Step 3: Run your server
With your FastAPI app and tools ready, run the server using uvicorn, a high-performance ASGI server that works seamlessly with FastAPI.
uvicorn your_http_server:app --host 0.0.0.0 --port 8080
To verify that the stream is working, you can use:
curl -N http://localhost:8080/mcp
The -N flag tells curl to keep the connection open and process streamed output as it arrives.
Expected behavior
When you POST a task to /mcp, the tool will start running. As it produces output, the server pushes it back to the client line by line using the SSE protocol.
This lets users or agents see progress, intermediate results, and final outputs without blocking.
Step 4: Connect via HTTP client
To use this server from a client, you’ll need a way to send requests and process streamed responses. MCP provides a helper client for this purpose.
Here’s a working example using LangChain, OpenAI, and langgraph:
1import asyncio
2import os
3from mcp.client.http import streamablehttp_client
4from mcp import ClientSession
5from langchain_mcp_adapters.tools import load_mcp_tools
6from langgraph.prebuilt import create_react_agent
7from langchain.chat_models import ChatOpenAI
8
9async def run_agent_http():
10 async with streamablehttp_client(os.getenv("MCP_SERVER_URL")) as (read, write, session_id):
11 async with ClientSession(read, write) as session:
12 await session.initialize()
13 tools = await load_mcp_tools(session)
14 agent = create_react_agent(
15 llm=ChatOpenAI(model="gpt-4"),
16 tools=tools,
17 max_iterations=5,
18 )
19 out = await agent.ainvoke({"input": "What's the latest AI news?"})
20 print(out["output"])
21
22asyncio.run(run_agent_http())
This example initializes an agent that:
- Connects to your MCP server via HTTP
- Loads available tools (including your Tavily search)

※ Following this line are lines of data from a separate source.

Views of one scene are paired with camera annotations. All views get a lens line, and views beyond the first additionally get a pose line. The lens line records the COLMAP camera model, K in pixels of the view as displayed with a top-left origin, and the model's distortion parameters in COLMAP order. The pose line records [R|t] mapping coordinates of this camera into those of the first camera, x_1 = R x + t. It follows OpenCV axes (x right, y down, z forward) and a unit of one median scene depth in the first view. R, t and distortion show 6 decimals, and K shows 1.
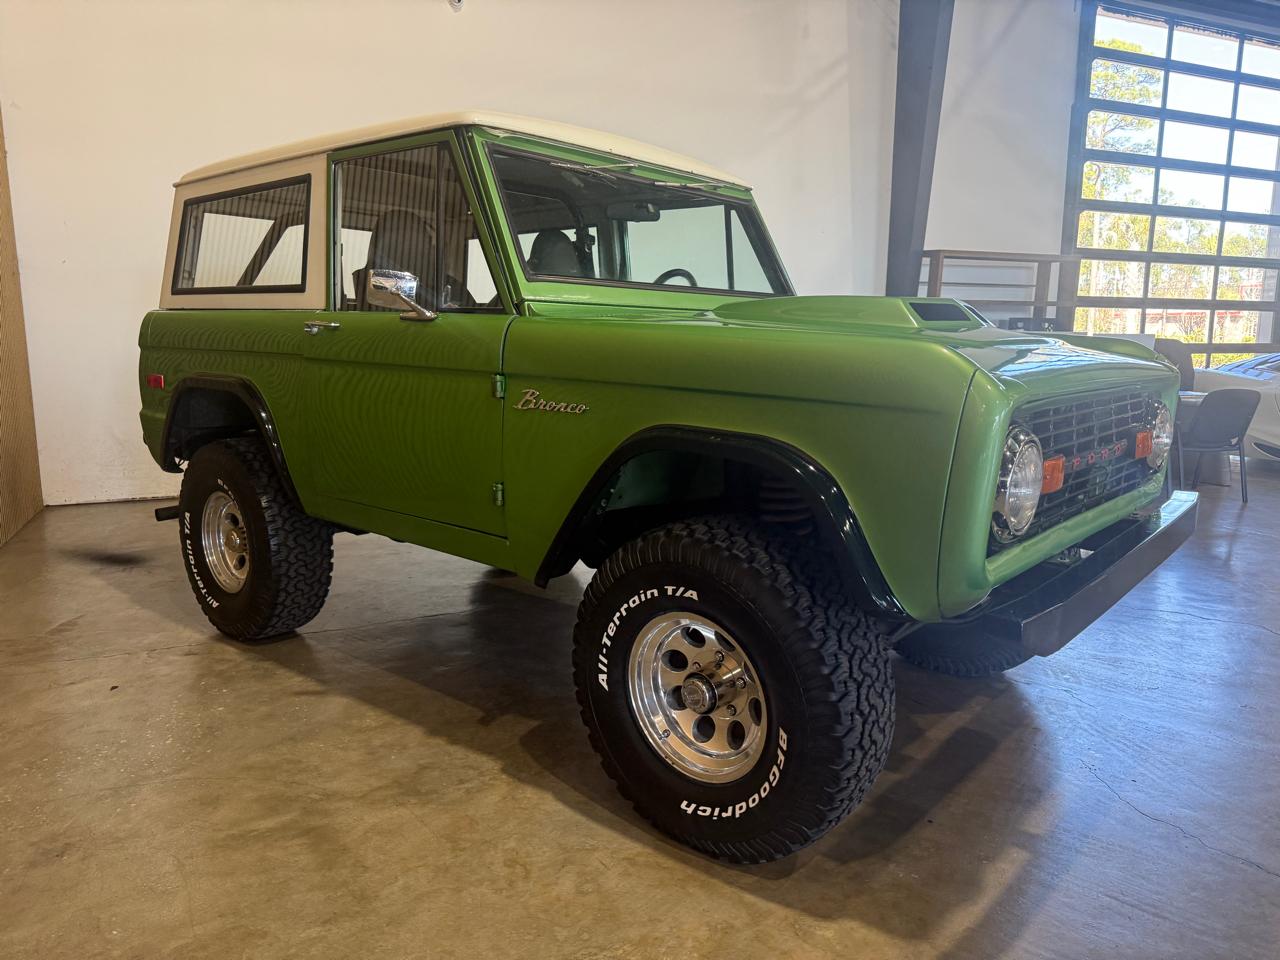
lens RADIAL K [[903.4, 0, 639.1], [0, 903.4, 473.9], [0, 0, 1]] dist [0.063196, -0.071508]
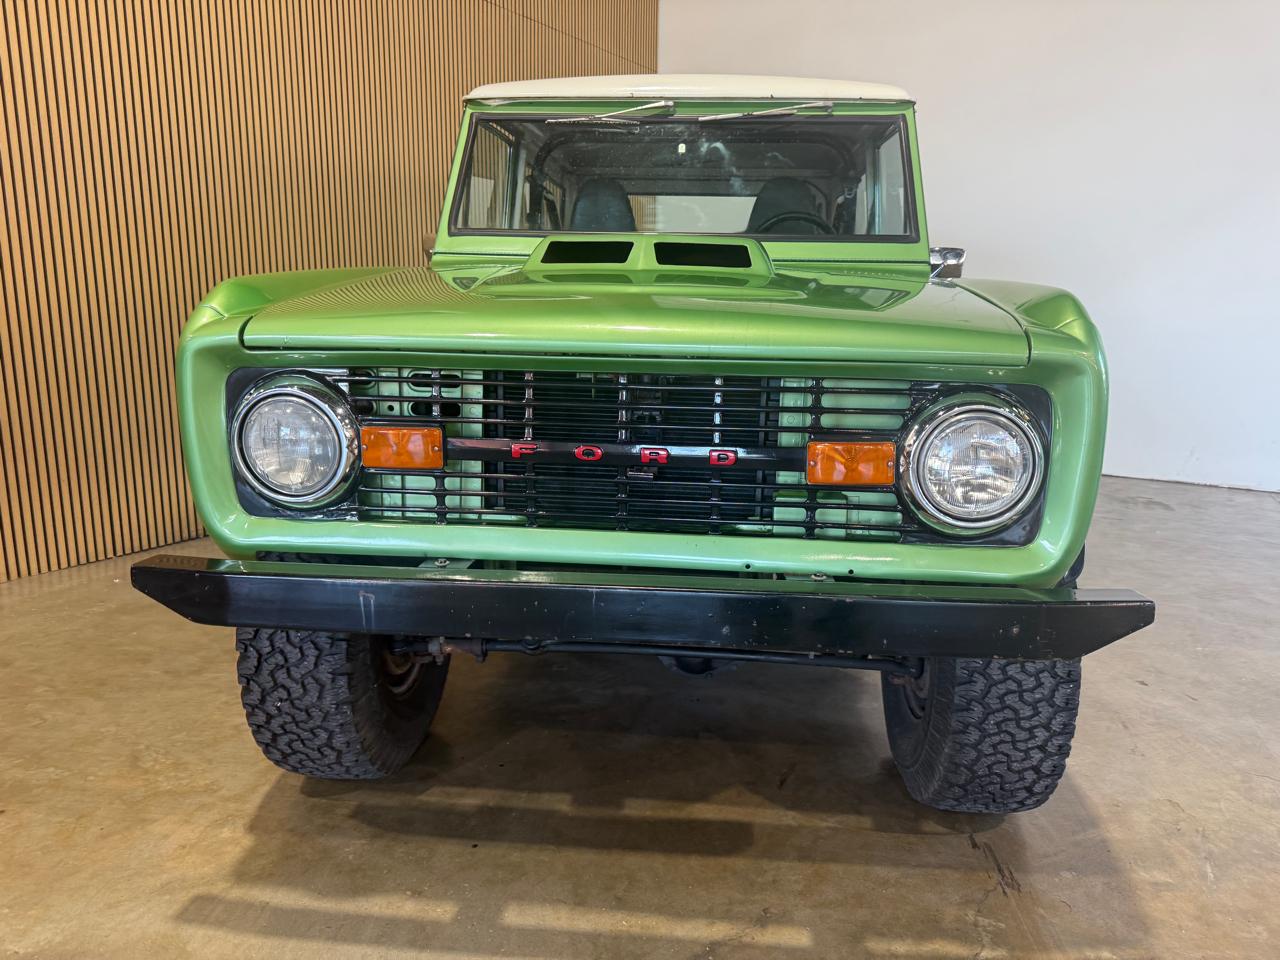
lens RADIAL K [[912.5, 0, 637.5], [0, 912.5, 467.1], [0, 0, 1]] dist [0.043877, -0.062696]
pose [[0.573871, 0.150488, -0.805000, 0.822495], [-0.133349, 0.987024, 0.089454, -0.056040], [0.808016, 0.056011, 0.586492, 0.464008]]
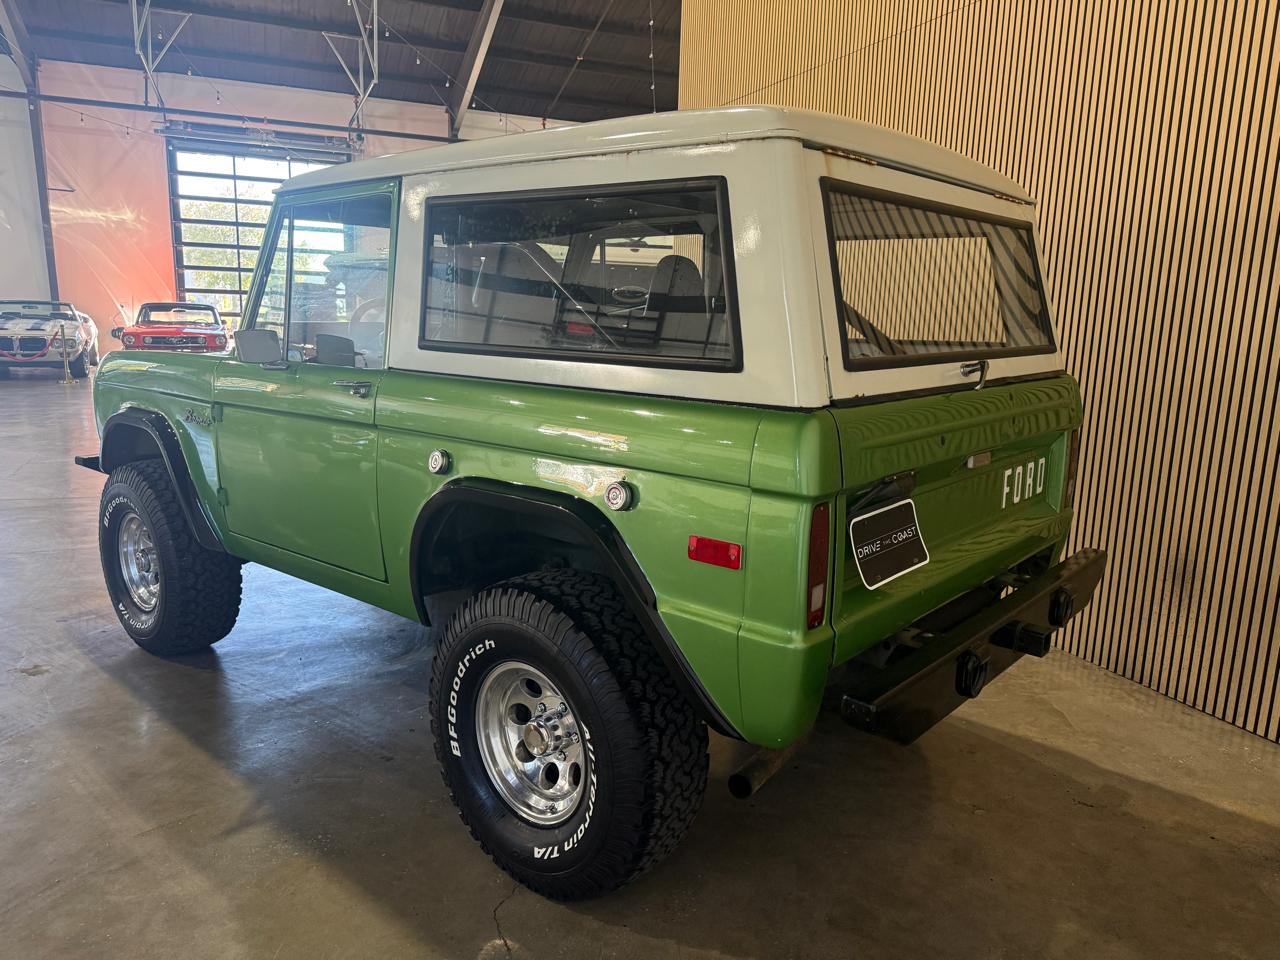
lens RADIAL K [[906.6, 0, 641.5], [0, 906.6, 476.2], [0, 0, 1]] dist [0.042086, -0.048012]
pose [[-0.999345, -0.036175, -0.000480, -0.254021], [-0.034261, 0.942034, 0.333765, -0.438339], [-0.011622, 0.333563, -0.942656, 2.273041]]
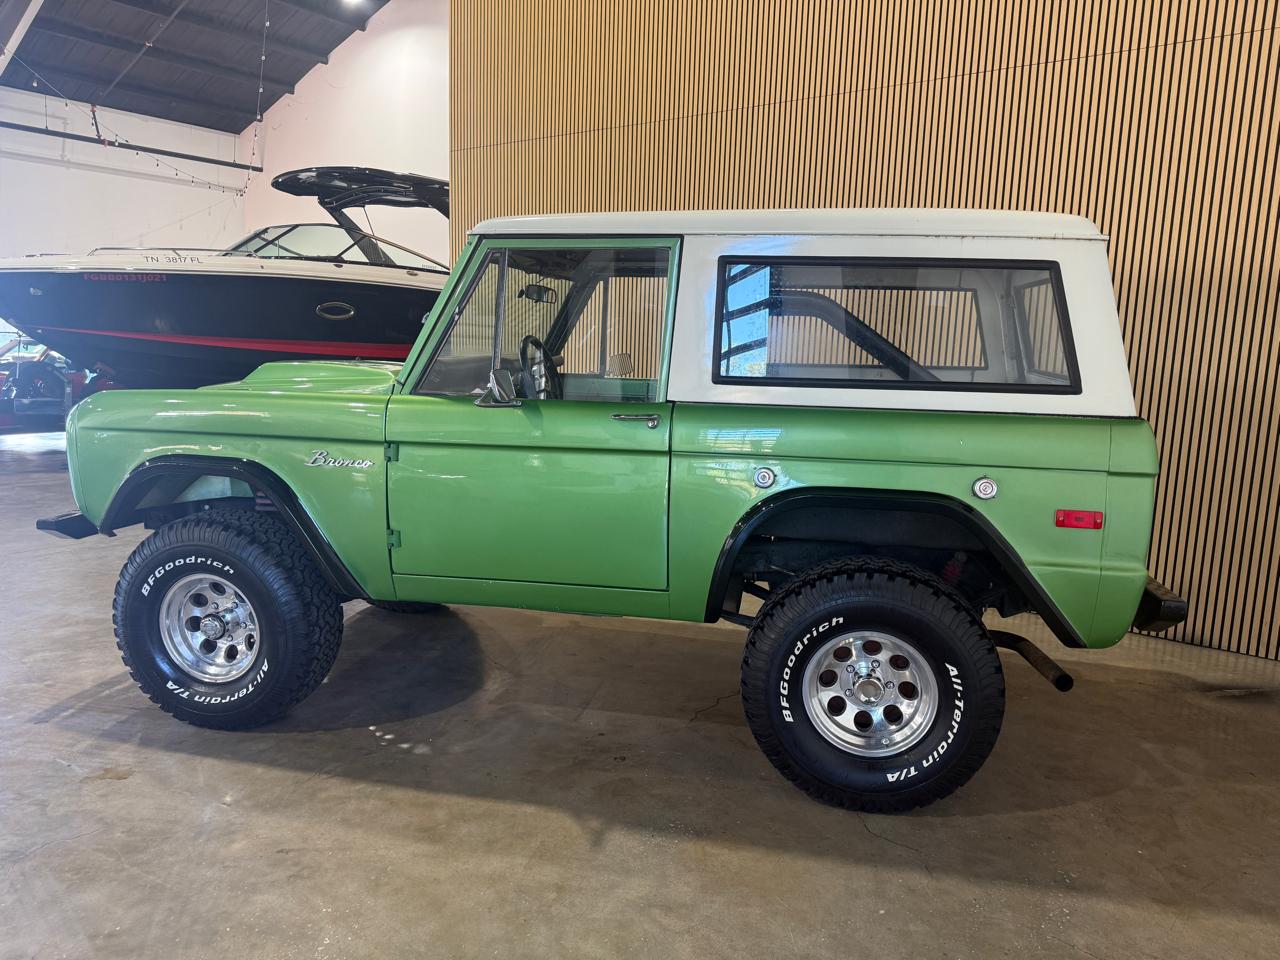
lens RADIAL K [[894.2, 0, 633.4], [0, 894.2, 479.8], [0, 0, 1]] dist [0.099164, -0.131843]
pose [[-0.873789, 0.038082, -0.484812, 0.492943], [-0.116448, 0.951542, 0.284620, -0.427771], [0.472158, 0.305153, -0.827012, 2.232117]]
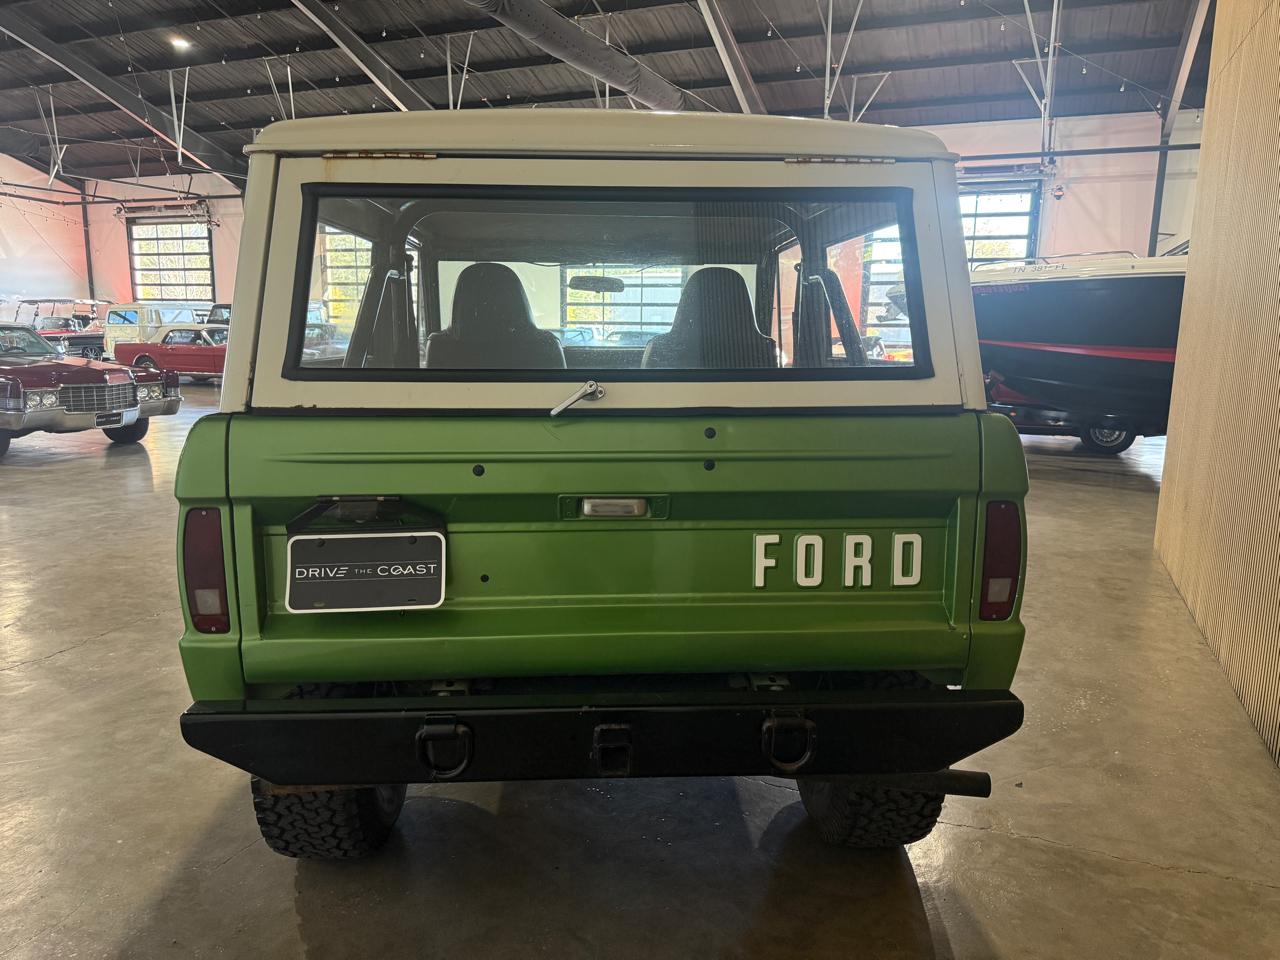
lens RADIAL K [[911.6, 0, 644.2], [0, 911.6, 480.5], [0, 0, 1]] dist [0.048458, -0.075711]
pose [[-0.691033, -0.131793, 0.710707, -0.977366], [0.100016, 0.956345, 0.274592, -0.384388], [-0.715870, 0.260834, -0.647684, 1.911869]]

- Sends a task to the agent and streams back the response
Real-world impact
This pattern is particularly useful in:
- Developer tools with LLM agents
- Internal automation workflows
- AI assistants that rely on external APIs or real-time logic
Security & best practices
As you prepare your server for deployment, consider these safeguards:
Use HTTPS
Always serve your app over HTTPS to protect traffic and user sessions.
Authentication
Add token-based authentication via API keys, OAuth, or JWT. Restrict access to authorized users and services.
CORS and origin controls
Set CORS headers carefully to prevent malicious cross-origin access. In FastAPI, you can use the CORSMiddleware to manage this.

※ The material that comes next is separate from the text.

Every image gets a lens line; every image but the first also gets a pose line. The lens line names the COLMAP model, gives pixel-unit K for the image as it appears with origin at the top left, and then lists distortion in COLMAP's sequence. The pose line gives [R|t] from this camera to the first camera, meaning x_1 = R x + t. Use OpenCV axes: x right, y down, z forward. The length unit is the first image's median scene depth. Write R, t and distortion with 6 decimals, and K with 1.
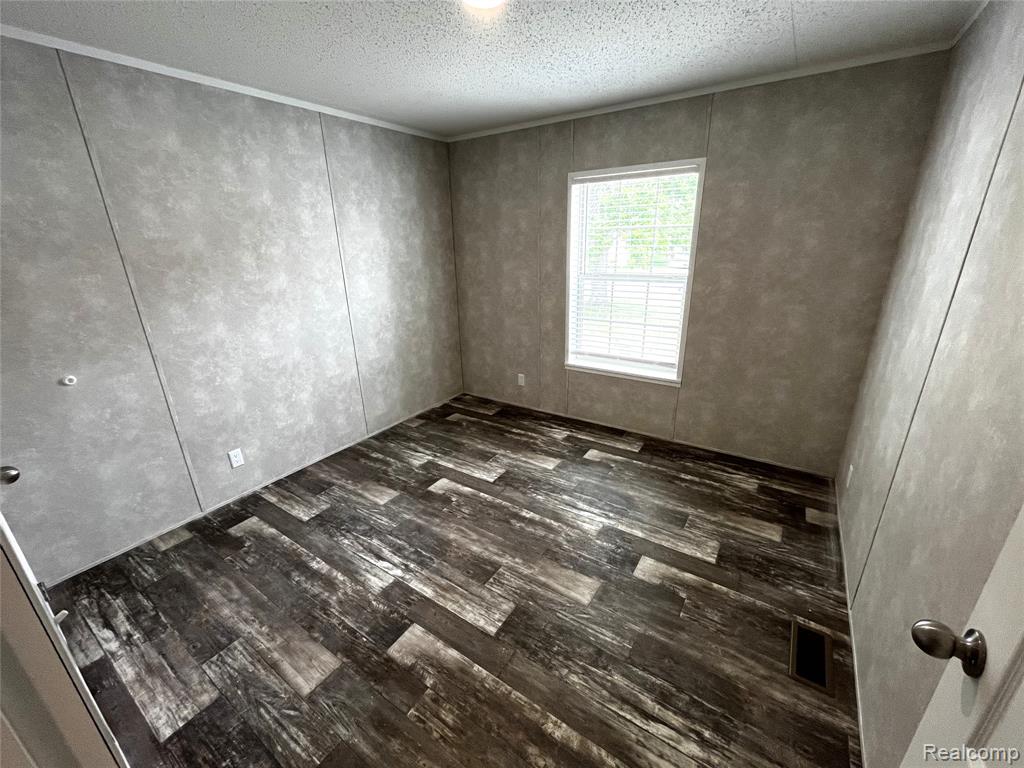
lens RADIAL K [[417.8, 0, 517.9], [0, 417.8, 381.1], [0, 0, 1]] dist [-0.001444, -0.000445]
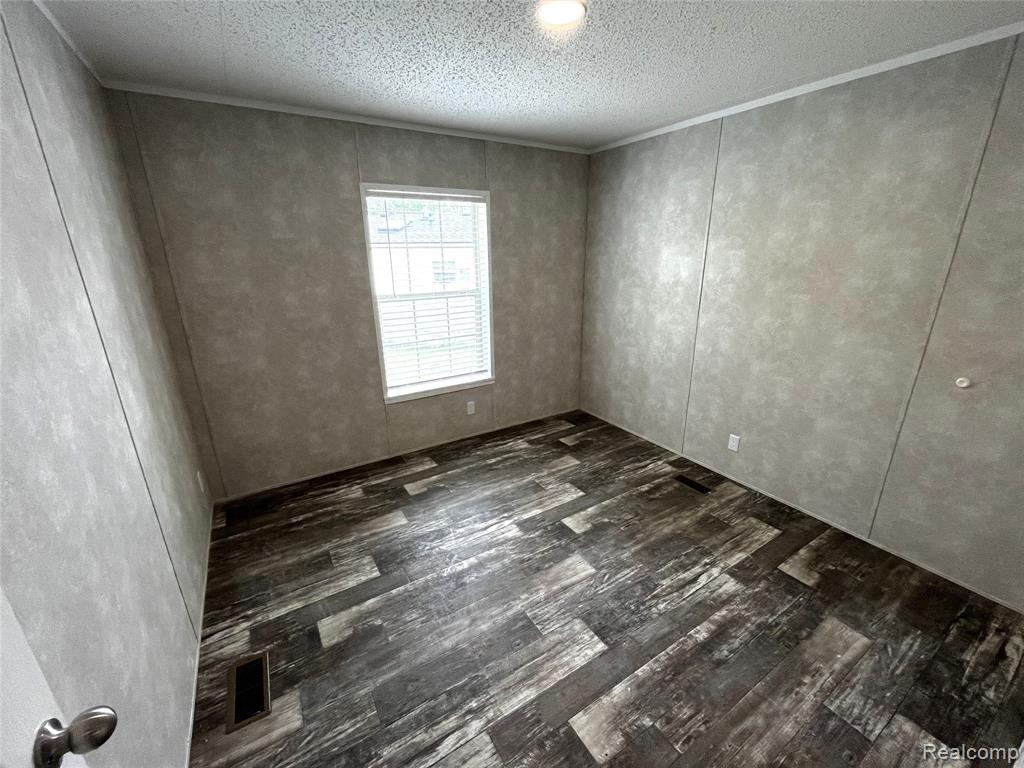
lens RADIAL K [[434.3, 0, 513.3], [0, 434.3, 361.1], [0, 0, 1]] dist [-0.001118, 0.000422]
pose [[0.401165, -0.204016, 0.892998, -0.964330], [0.295808, 0.951503, 0.084495, -0.189451], [-0.866928, 0.230260, 0.442059, 0.615685]]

Session and stream management
Use strong, unpredictable session IDs. To support long-lived sessions or clients reconnecting after a drop, implement support for the Last-Event-ID header in SSE.
Why this upgrade matters
Moving from stdio to streamable HTTP may seem like a technical shift, but it unlocks real operational value:
Summary
To recap, we walked through:
- Creating a streamable HTTP MCP server using FastAPI and SSE
- Registering tools for remote use
- Connecting real-world clients using LLM agents
- Securing the system for production environments
With this foundation in place, your backend can now serve multiple users or services with real-time feedback and web-scale reach.
Next steps
Depending on your project goals, here are some ideas for what to build next:
- Add authentication to control access and track usage
- Integrate with databases to make tools stateful and persistent
- Create multi-agent orchestration using LangGraph or similar frameworks
- Expand tool support to include analytics, webhooks, or third-party APIs
- Deploy globally to reduce latency for end users
Closing thoughts
Enabling HTTP streaming in your MCP stack gives your team infrastructure they can build real products on.
Whether you're running internal workflows, experimenting with AI, or preparing a tool for production launch, this upgrade keeps your system flexible, secure, and responsive.